Олдар, ну прости, в последний раз, честное слово, — у Сони сегодня не то настроение, чтобы собачиться еще и с гирканцем. Она по-прежнему не может отойти от словесной порки, которую устроил ей в трапезной тот незнакомец.
— Ладно, — Олдар сменяет гнев на милость, — Опять тебя демоны несут куда-то, да? Иди выбирай, чем скорее выберешь, тем скорее уберешься отсюда, глаза бы мои на тебя не глядели.
Соня входит в конюшню. Длинные ряды стойл, светлых, чистых, пахнут сеном и чуть-чуть навозом, хотя за этим помощники старшего конюшего следят строго, и он немилосердно гоняет их каждый раз, когда они чуть запаздывают с уборкой, но лошадиный запах… от него никуда не денешься, И звуки здесь тоже обычные, такие привычные, успокаивающие и родные, что совсем не хочется выходить из этого крохотного уютного мирка в мир людей. Кони всхрапывают, отгоняя мух, перетаптываются, хрупают свежей травой… В промежутках между денниками на стенах развешана упряжь, седла, изящной работы поводья, большинство из которых Олдар украшает сам. Именно из-за этого порой приходится покупать снаряжение в другом месте, едва отъехав от Логова, уж очень приметна гирканская работа…
Здесь есть пара подходящих кобылок — жеребцов Соня не признает принципиально — и помявшись немного перед стойлами, она опять выходит к Олдару.
— Поможешь выбрать?
— А сама-то что? — еще один неприязненный взгляд из-под насупленных бровей, но все же неохотно поднимается, откладывает уздечку в сторону и, отряхнув руки о штаны, вслед за Соней, тяжело ступая, идет внутрь по центральному проходу.
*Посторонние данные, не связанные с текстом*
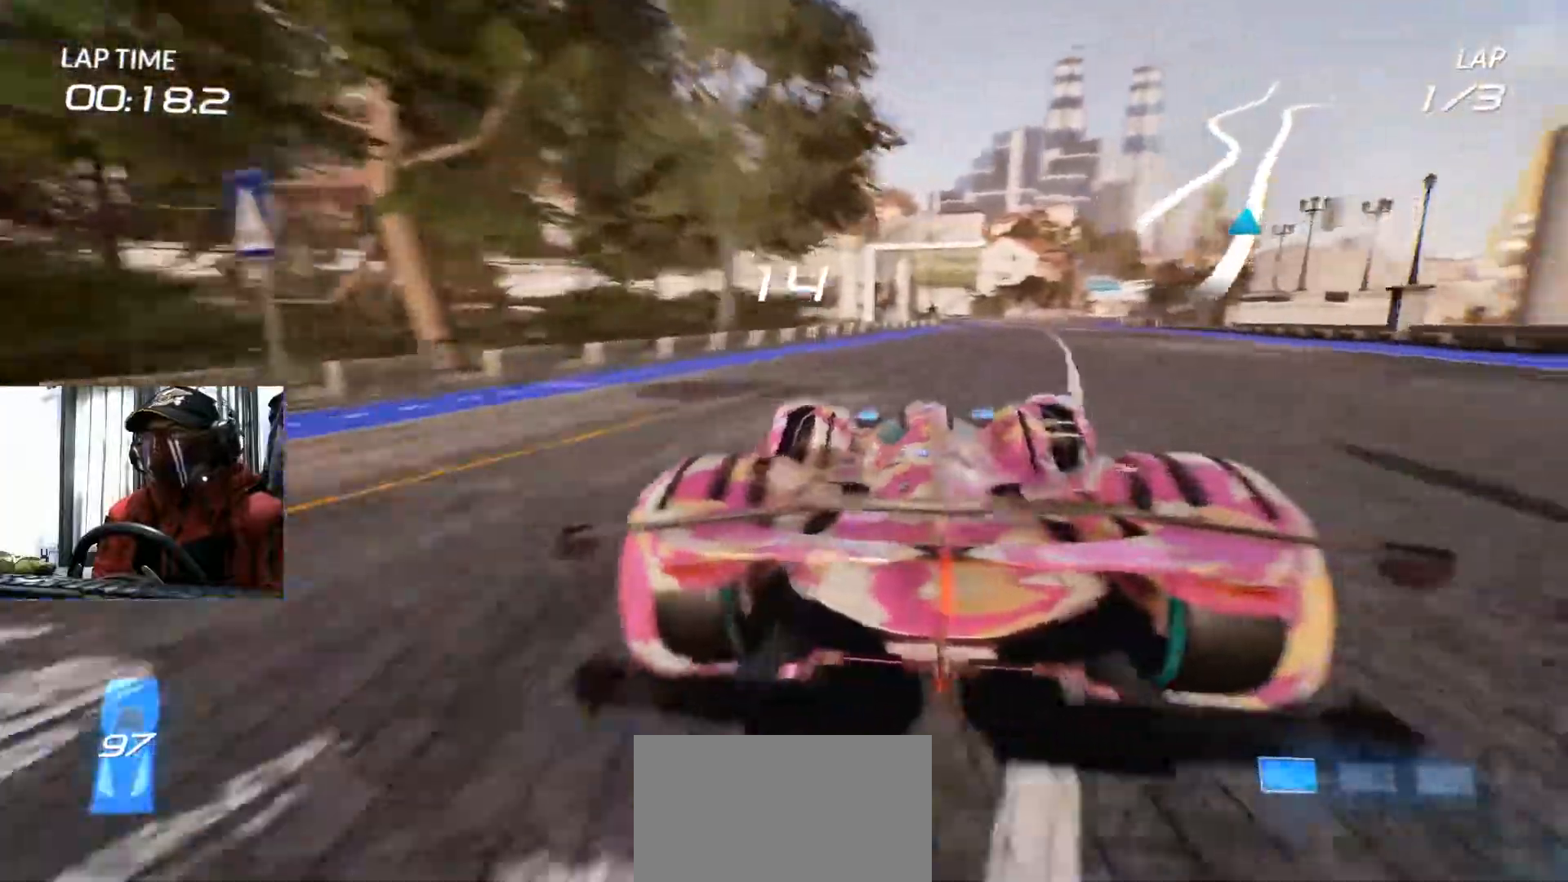
{"buttons": [], "left_stick": "center", "right_stick": "center", "events": [[200, "left_stick", "right"], [484, "left_stick", "center"]]}
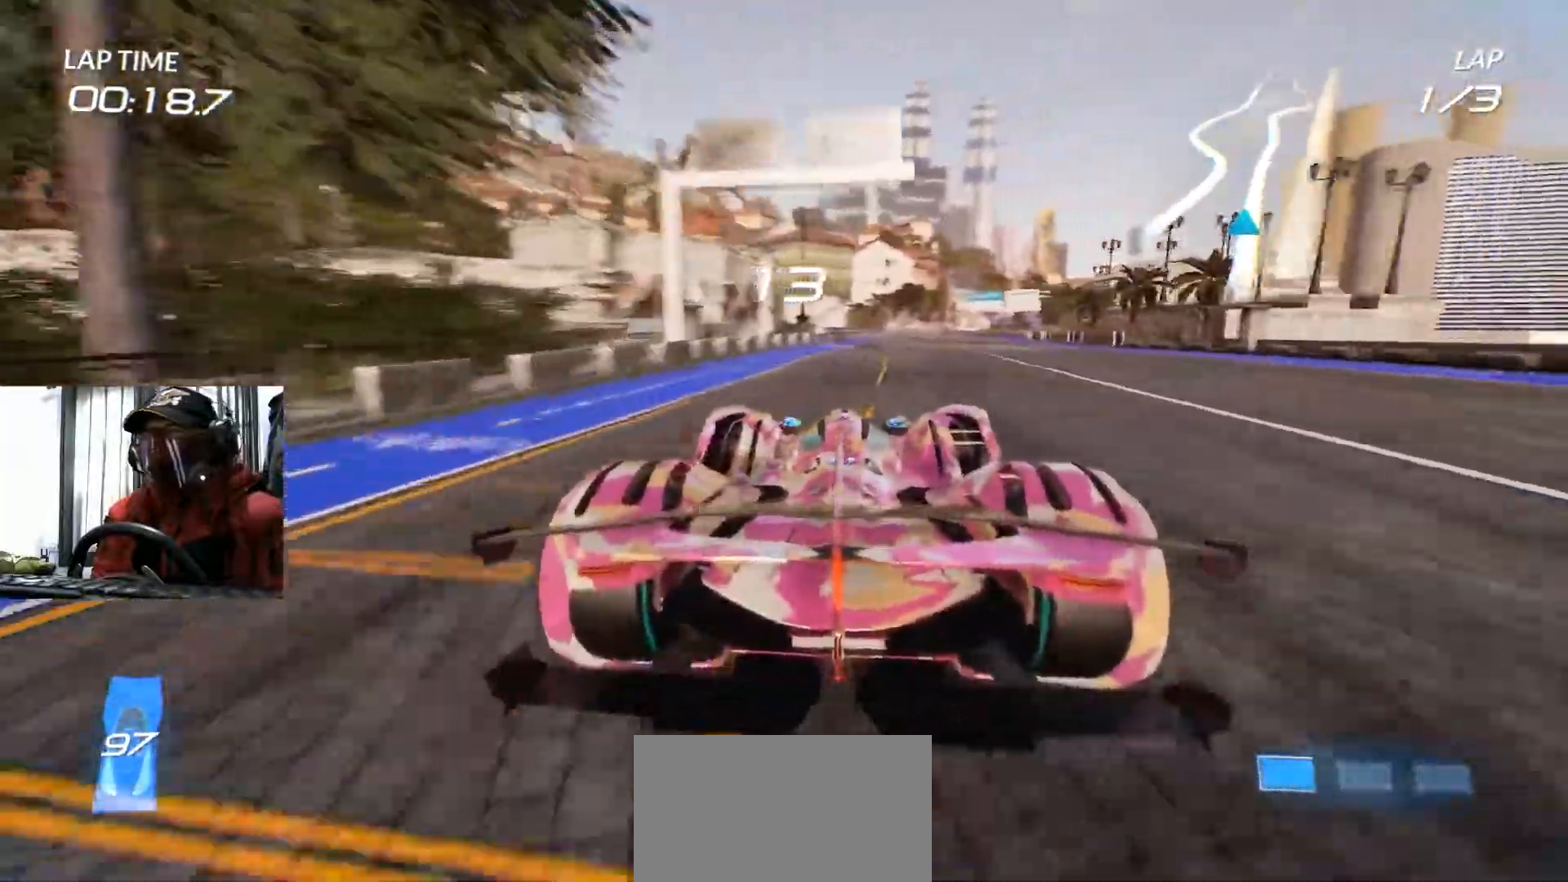
{"buttons": [], "left_stick": "center", "right_stick": "center", "events": [[217, "left_stick", "right"], [367, "left_stick", "center"]]}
— Да я побоялась, не напутать бы, ведь гостей целая толпа понаехала в Логово… еще выберешь чужую лошадь, потом оправдывайся, — усмехается Соня. На самом деле, она знает, что лошадей чужаков держат в другом месте, у них особая конюшня, однако сама она истой лошадницей не была никогда, и выбор дается ей непросто, к тому же с норовом своих четвероногих питомцев Олдар знаком куда лучше, сможет посоветовать, если кобылка слишком норовистая, или, к примеру, любит вскидывать задом, или обладает еще каким скрытым пороком, который может оказаться помехой для седока. У Сони и без того проблем по горло с каждым новым заданием, чтобы еще тратить время и силы, чтобы управиться с капризной лошадью.
— Вот эту возьми, — останавливается Олдар у неприметной мышастой кобылы. Та иссиня-черным взглядом косит на подошедших людей, затем отворачивается равнодушно, продолжая мерно пережевывать сено. Клок травы торчит у нее изо рта.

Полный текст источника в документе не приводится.